For the six months ended June 30, 2021, operating expenses increased by $6,668,000, or 18.9%, to $41,883,000, from the same period last year. This was primarily attributable to an increase in salaries and employee benefits of $2,894,000, an increase of $322,000 in occupancy costs, an increase of $81,000 in equipment expenses, an increase of $919,000 in FDIC assessments, and an increase of $2,452,000 in other expenses. The increase in salaries and employee benefits was mainly attributable to merit increases, lower bonus accruals during the same period in 2020 as a result of uncertainties from the
COVID-19
pandemic, decreased deferred origination cost credits, and increased employee benefits including health insurance costs. The increase in FDIC assessments was attributable to credits applied during the first quarter of 2020, increased deposits and increased deposit assessment rates. The increase in occupancy costs was mainly attributable to an increase in building maintenance. Other expenses increased mainly as a result of expenses related to the previously announced merger, increases in
COVID-19
related expenses, and increases in charitable contributions. Equipment expense increased mainly from an increase in depreciation expense.
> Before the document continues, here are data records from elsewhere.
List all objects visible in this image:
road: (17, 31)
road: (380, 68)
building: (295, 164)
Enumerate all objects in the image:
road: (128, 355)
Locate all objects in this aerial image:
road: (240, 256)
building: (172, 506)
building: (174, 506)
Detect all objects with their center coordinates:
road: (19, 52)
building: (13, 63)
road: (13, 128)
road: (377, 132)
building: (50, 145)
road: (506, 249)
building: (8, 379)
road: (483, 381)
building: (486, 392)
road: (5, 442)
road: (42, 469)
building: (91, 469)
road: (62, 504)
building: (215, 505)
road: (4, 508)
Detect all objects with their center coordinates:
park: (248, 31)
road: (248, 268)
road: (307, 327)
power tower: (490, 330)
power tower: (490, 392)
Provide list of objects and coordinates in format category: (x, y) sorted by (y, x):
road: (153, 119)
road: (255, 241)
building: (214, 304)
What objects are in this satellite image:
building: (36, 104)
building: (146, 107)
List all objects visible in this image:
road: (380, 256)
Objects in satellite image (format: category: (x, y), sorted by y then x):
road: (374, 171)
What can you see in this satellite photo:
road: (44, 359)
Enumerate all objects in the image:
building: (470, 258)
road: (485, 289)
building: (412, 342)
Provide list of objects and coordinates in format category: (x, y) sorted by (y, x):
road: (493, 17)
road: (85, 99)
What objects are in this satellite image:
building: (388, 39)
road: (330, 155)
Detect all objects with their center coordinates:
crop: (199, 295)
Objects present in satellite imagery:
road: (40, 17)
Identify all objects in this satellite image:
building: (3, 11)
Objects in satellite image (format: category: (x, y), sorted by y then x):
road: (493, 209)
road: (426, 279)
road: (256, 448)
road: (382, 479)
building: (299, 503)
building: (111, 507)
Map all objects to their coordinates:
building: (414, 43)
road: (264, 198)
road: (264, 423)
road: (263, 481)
For the quarter ended June 30, 2021, the Company’s income tax expense totaled $2,262,000 on pretax income of $13,085,000 resulting in an effective tax rate of 17.3%. For last year’s corresponding quarter, the Company’s income tax expense totaled $1,061,000 on pretax income of $11,117,000 resulting in an effective tax rate of 9.5%. This increase was primarily the result of an increase in taxable income relative to total income and nondeductible merger related expenses.
For the six months ended June 30, 2021, the Company’s income tax expense totaled $3,941,000 on pretax income of $25,534,000 resulting in an effective tax rate of 15.4%. For the six months ended June 30, 2020, the Company’s income tax expense totaled $1,658,000 on pretax income of $21,380,000 resulting in an effective tax rate of 7.8%. This increase was primarily the result of an increase in taxable income relative to total income and nondeductible merger related expenses.